Instruksi Kerja 1: Tentukan apakah setiap pernyataan berikut sesuai dengan kutipan tentang hibah di bawah: (a) jika imbalan kurang dari nilai hibah tetapi pemberinya rela, kerelaannya diperbolehkan; (b) menurut pendapat lain yang disampaikan Rabi’, hibah dengan imbalan yang tidak diketahui tetap sah; (c) kutipan itu menyamakan hibah dengan imbalan dengan sewa-menyewa. Jawab ya atau tidak untuk masing-masing, disertai kutipan kata-kata penentunya.
Instruksi Kerja 2: Menurut pendapat lain dalam kutipan tentang hibah di bawah, apa akibatnya bila seseorang menjual sesuatu dengan harga yang tidak diketahui?
Instruksi Kerja 3: Teruskan kutipan tentang hibah di bawah, dimulai setelah kalimat terakhirnya.

Kutipan Terpilih:
Nilai hibahnya, maka tidak diperbolehkan baginya untuk menarik kembali hibahnya dan menjadikannya milik para kreditur. Jika imbalan yang diberikan kurang dari nilainya, namun dia rela, maka kerelaannya diperbolehkan, meskipun para kreditur tidak menyukainya.
(Rabi’ berkata): Ada pendapat lain bahwa jika seseorang memberikan hibah, maka hibah tersebut batal karena dia tidak rela memberikannya kecuali dengan imbalan. Karena imbalannya tidak diketahui, hibah itu batal, seperti halnya jika dia menjualnya dengan harga yang tidak diketahui, maka jual belinya batal. Ini adalah kepemilikan dengan imbalan, dan karena imbalannya tidak diketahui, maka lebih mirip dengan jual beli, karena jual beli melibatkan imbalan, dan ini juga melibatkan imbalan. Karena imbalannya tidak diketahui, maka hibah itu batal.

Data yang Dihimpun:
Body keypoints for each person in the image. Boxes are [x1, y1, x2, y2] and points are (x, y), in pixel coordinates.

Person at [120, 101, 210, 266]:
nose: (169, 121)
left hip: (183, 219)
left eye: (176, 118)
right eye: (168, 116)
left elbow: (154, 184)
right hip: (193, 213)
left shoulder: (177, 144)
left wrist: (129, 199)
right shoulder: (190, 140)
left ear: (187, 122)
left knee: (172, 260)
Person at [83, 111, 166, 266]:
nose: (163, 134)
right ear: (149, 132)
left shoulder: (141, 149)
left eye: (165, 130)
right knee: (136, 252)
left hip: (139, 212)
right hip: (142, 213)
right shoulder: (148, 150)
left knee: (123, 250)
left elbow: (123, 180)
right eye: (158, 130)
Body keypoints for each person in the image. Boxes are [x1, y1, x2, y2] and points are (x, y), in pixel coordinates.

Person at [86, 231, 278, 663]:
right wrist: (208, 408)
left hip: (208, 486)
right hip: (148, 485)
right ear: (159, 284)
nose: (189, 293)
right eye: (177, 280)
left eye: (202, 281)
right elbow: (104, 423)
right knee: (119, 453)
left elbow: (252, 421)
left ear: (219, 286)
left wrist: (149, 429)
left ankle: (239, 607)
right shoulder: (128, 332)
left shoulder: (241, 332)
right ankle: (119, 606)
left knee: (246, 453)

Jawaban Tugas 1:
(a) Ya: "Jika imbalan yang diberikan kurang dari nilainya, namun dia rela, maka kerelaannya diperbolehkan"
(b) Tidak: "Karena imbalannya tidak diketahui, hibah itu batal"
(c) Tidak: "maka lebih mirip dengan jual beli"

Jawaban Tugas 2: Jual belinya batal.

Jawaban Tugas 3:
(Syafi’i berkata): Jika hibah telah hilang di tangan penerima hibah, maka imbalan yang diberikan dan disetujui oleh pemberi hibah diperbolehkan. Jika dia tidak rela, maka dia berhak atas nilai hibahnya. Jika seseorang memberikan hibah kepada orang lain dengan harapan mendapatkan imbalan, kemudian pemberi hibah bangkrut sementara hibah masih ada, maka jika dia memilih untuk tetap pada hibahnya atau menerima imbalan, imbalan itu menjadi milik pemberi hibah. Jika dia rela dengan sedikit imbalan meskipun para kreditur tidak menyukainya, itu diperbolehkan. Demikian juga jika dia memilih untuk tidak menerima imbalan dan berkata, “Aku tidak memberikannya untuk imbalan.” Jika dia tidak rela dengan nilainya, maka dia berhak atas hibahnya, baik nilainya berkurang atau bertambah. Ada pendapat lain bahwa dia tidak boleh menarik kembali hibahnya. Jika hibah itu hilang karena kematian, penjualan, atau pembebasan, maka pemberi hibah tidak mendapatkan apa-apa karena dia telah memilikinya tanpa syarat. Jika hibah itu hilang setelah menjadi miliknya, dia tidak mendapatkan apa-apa karena apa yang menjadi haknya telah hilang, dan tidak ada jaminan tertentu baginya, seperti halnya dalam syuf’ah (hak beli preferensial) yang hilang, maka dia tidak mendapatkan apa-apa.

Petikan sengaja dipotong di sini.